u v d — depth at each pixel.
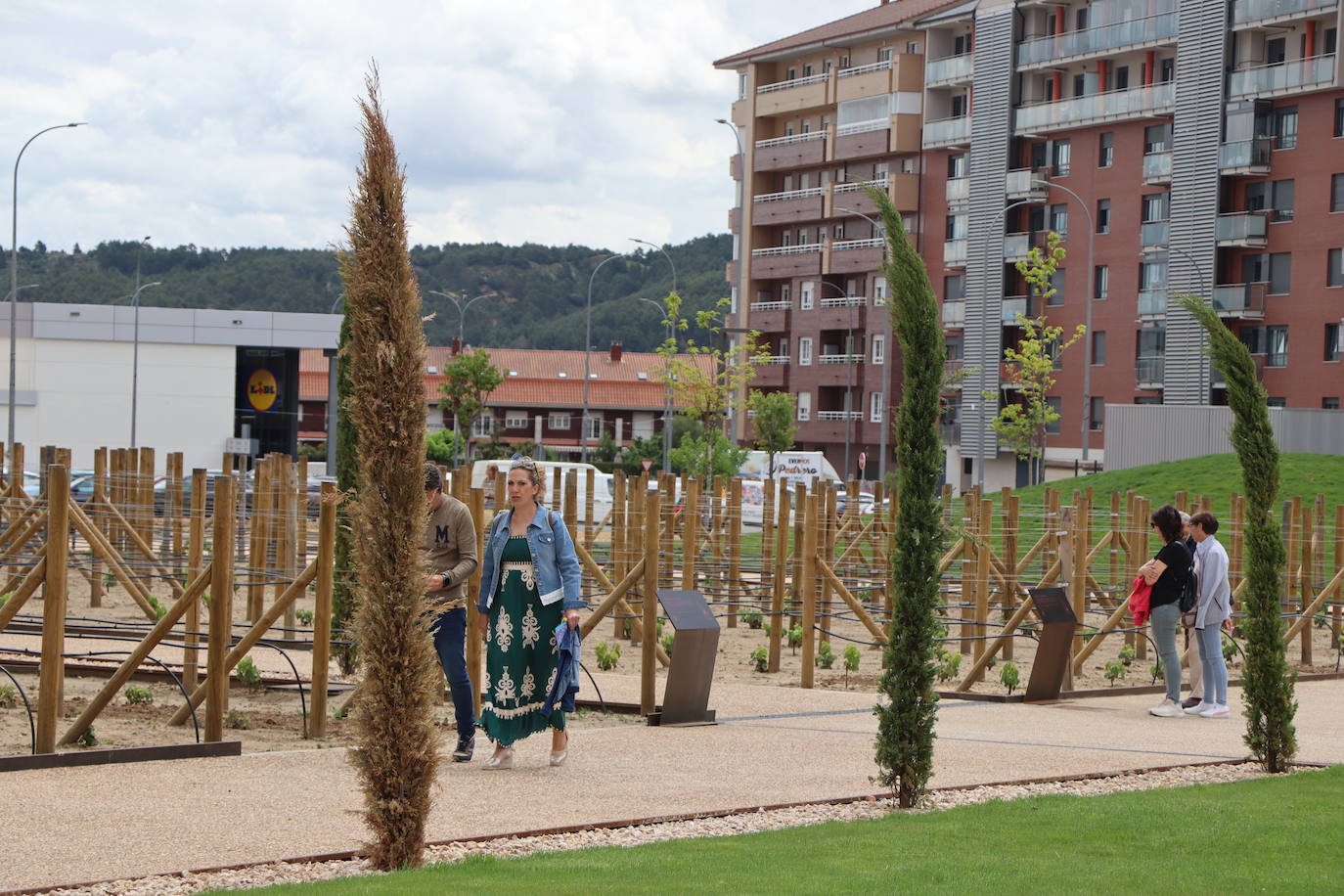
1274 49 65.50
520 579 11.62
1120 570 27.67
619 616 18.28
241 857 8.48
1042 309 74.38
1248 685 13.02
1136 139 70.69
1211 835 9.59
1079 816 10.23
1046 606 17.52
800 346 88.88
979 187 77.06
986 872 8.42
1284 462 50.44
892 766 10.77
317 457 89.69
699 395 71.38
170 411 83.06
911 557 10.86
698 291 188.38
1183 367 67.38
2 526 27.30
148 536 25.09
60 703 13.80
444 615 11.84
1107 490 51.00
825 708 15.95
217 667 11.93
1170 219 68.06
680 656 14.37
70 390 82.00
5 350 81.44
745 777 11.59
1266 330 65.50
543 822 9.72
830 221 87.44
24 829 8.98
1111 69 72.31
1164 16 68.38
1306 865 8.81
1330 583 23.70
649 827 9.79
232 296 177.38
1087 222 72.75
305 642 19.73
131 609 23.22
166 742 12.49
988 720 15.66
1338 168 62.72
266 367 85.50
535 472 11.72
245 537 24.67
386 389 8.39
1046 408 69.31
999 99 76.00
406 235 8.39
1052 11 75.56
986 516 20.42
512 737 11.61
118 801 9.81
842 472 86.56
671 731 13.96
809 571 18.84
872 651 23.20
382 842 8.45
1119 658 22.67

# # # # #

WHAT TO PRODUCE - Would you write out the material above in full, exactly as given, except for its pictures?

TASK OUTPUT -
u v d — depth at each pixel.
1274 49 65.50
520 579 11.62
1120 570 27.67
619 616 18.28
241 857 8.48
1042 309 74.38
1248 685 13.02
1136 139 70.69
1211 835 9.59
1079 816 10.23
1046 606 17.52
800 346 88.88
979 187 77.06
986 872 8.42
1284 462 50.44
892 766 10.77
317 457 89.69
699 395 71.38
170 411 83.06
911 557 10.86
698 291 188.38
1183 367 67.38
2 526 27.30
148 536 25.09
60 703 13.80
444 615 11.84
1107 490 51.00
825 708 15.95
217 667 11.93
1170 219 68.06
680 656 14.37
70 390 82.00
5 350 81.44
745 777 11.59
1266 330 65.50
543 822 9.72
830 221 87.44
24 829 8.98
1111 69 72.31
1164 16 68.38
1306 865 8.81
1330 583 23.70
649 827 9.79
232 296 177.38
1087 222 72.75
305 642 19.73
131 609 23.22
166 742 12.49
988 720 15.66
1338 168 62.72
266 367 85.50
535 472 11.72
245 537 24.67
386 389 8.39
1046 408 69.31
999 99 76.00
406 235 8.39
1052 11 75.56
986 516 20.42
512 737 11.61
118 801 9.81
842 472 86.56
671 731 13.96
809 571 18.84
872 651 23.20
382 842 8.45
1119 658 22.67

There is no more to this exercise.